Exercise objective: Only a number is wanted here: the number of lines of the data that include "down".

[Saved entries]

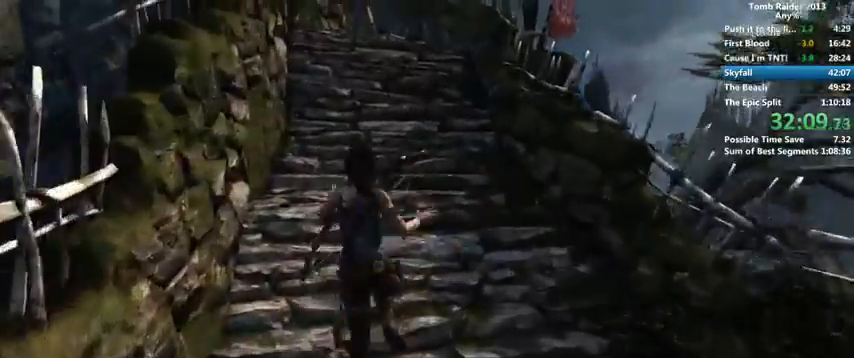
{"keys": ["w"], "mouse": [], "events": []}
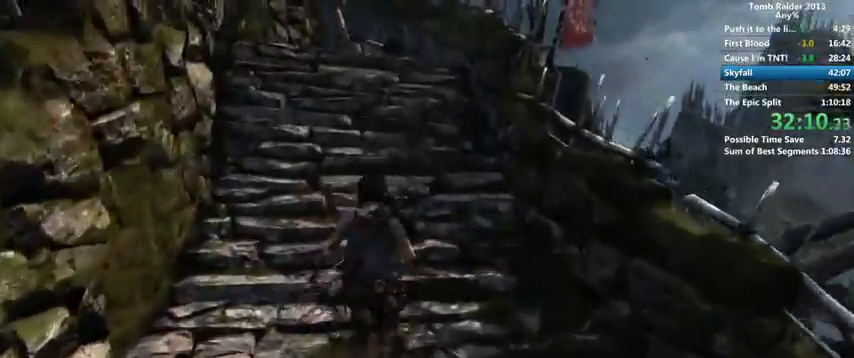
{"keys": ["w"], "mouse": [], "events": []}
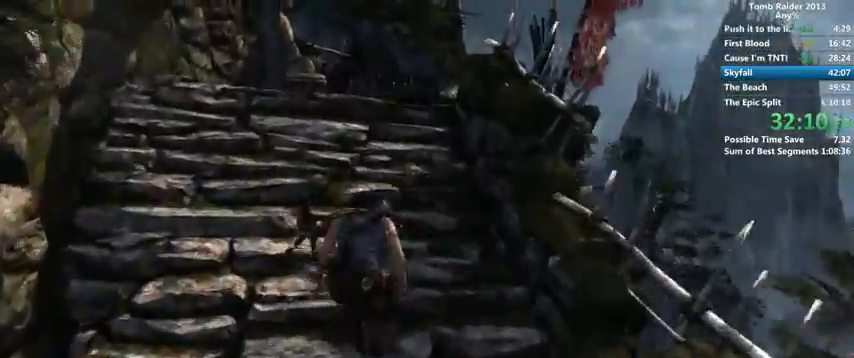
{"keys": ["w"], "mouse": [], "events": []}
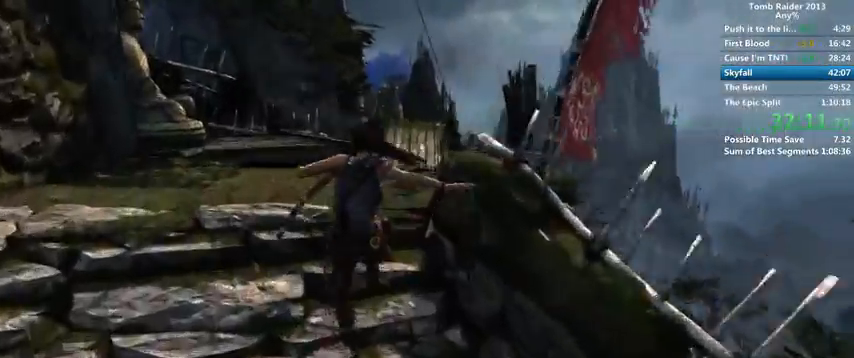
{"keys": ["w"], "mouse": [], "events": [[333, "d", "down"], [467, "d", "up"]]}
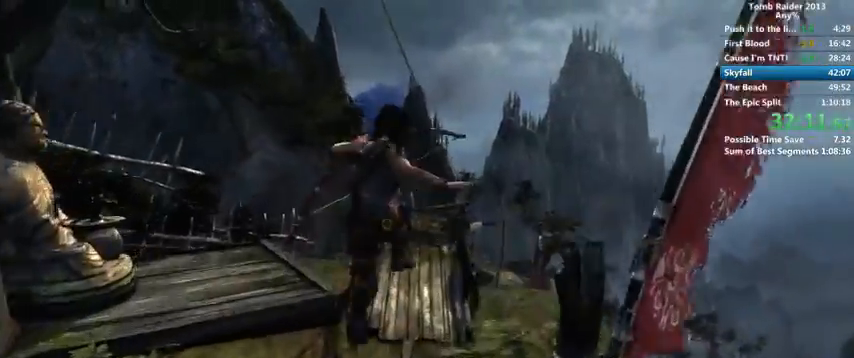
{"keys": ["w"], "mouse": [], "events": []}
---
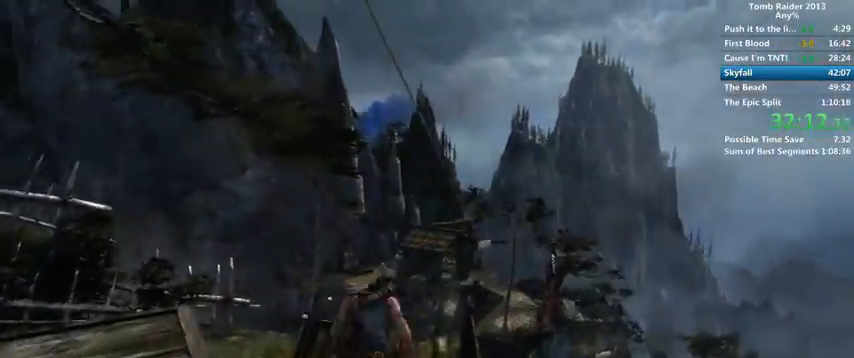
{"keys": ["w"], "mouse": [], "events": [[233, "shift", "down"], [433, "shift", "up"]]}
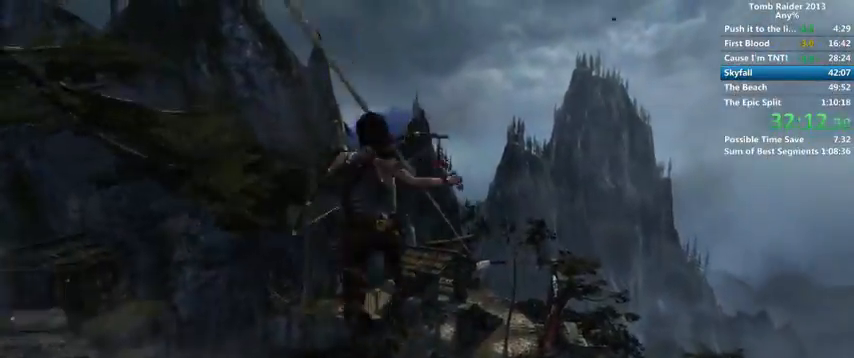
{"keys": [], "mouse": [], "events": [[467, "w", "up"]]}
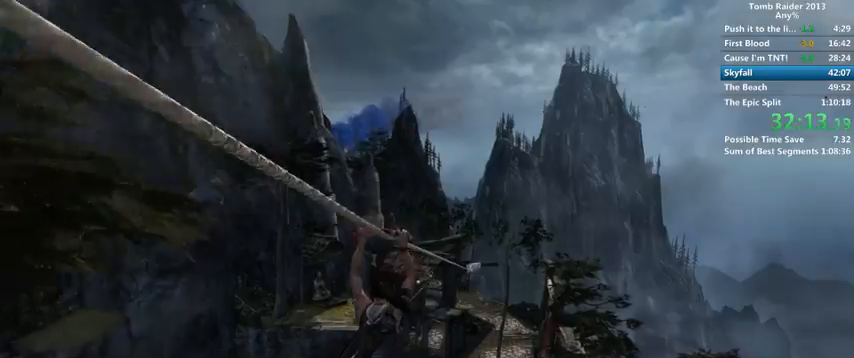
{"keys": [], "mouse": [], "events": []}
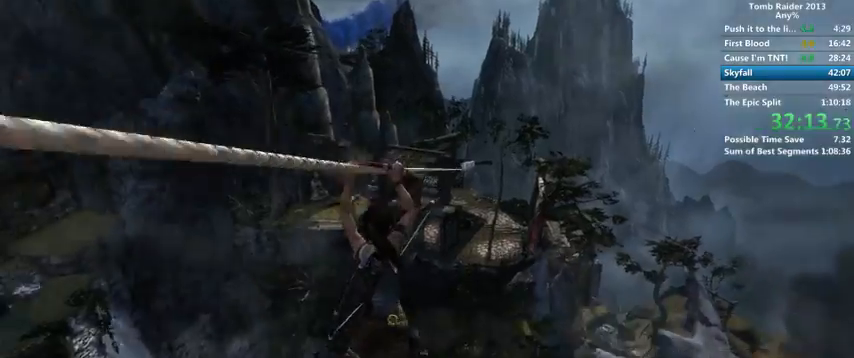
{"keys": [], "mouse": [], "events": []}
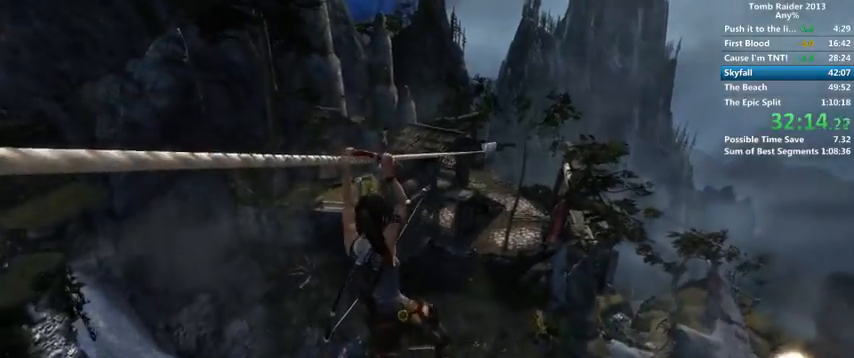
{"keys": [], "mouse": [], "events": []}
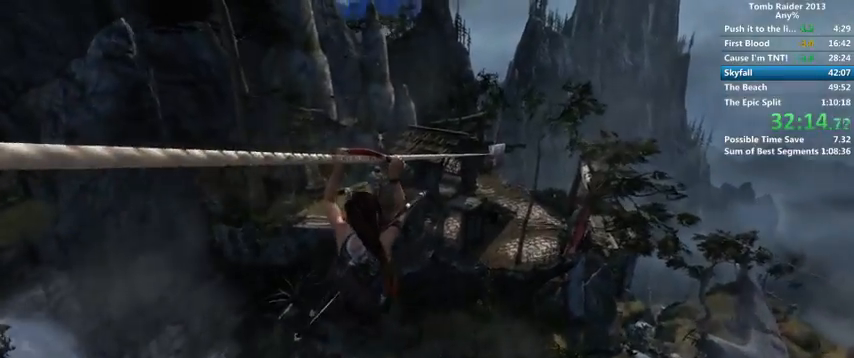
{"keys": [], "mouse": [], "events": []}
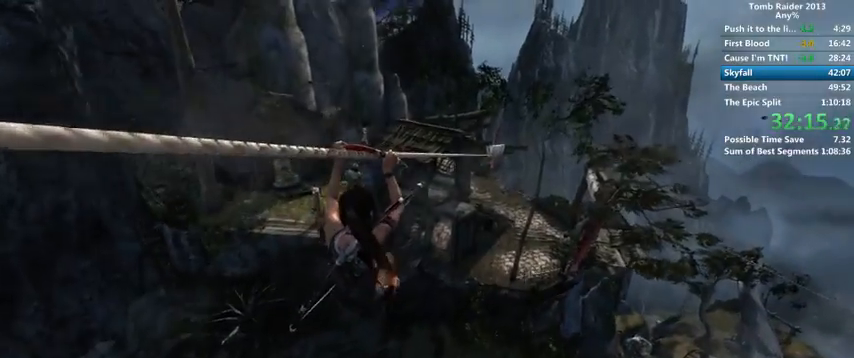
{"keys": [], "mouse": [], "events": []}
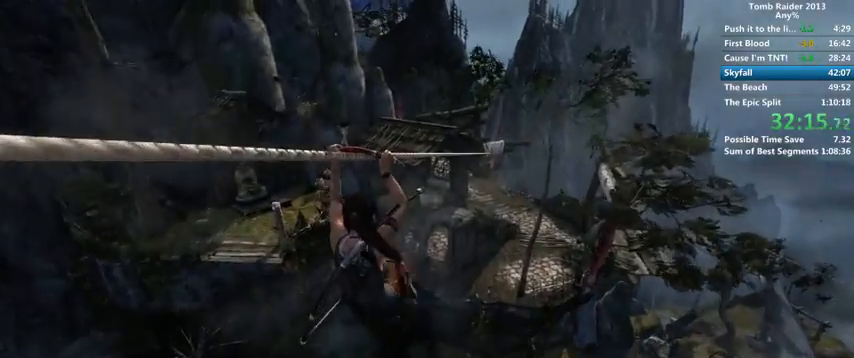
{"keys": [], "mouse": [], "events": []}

Result of the task: 2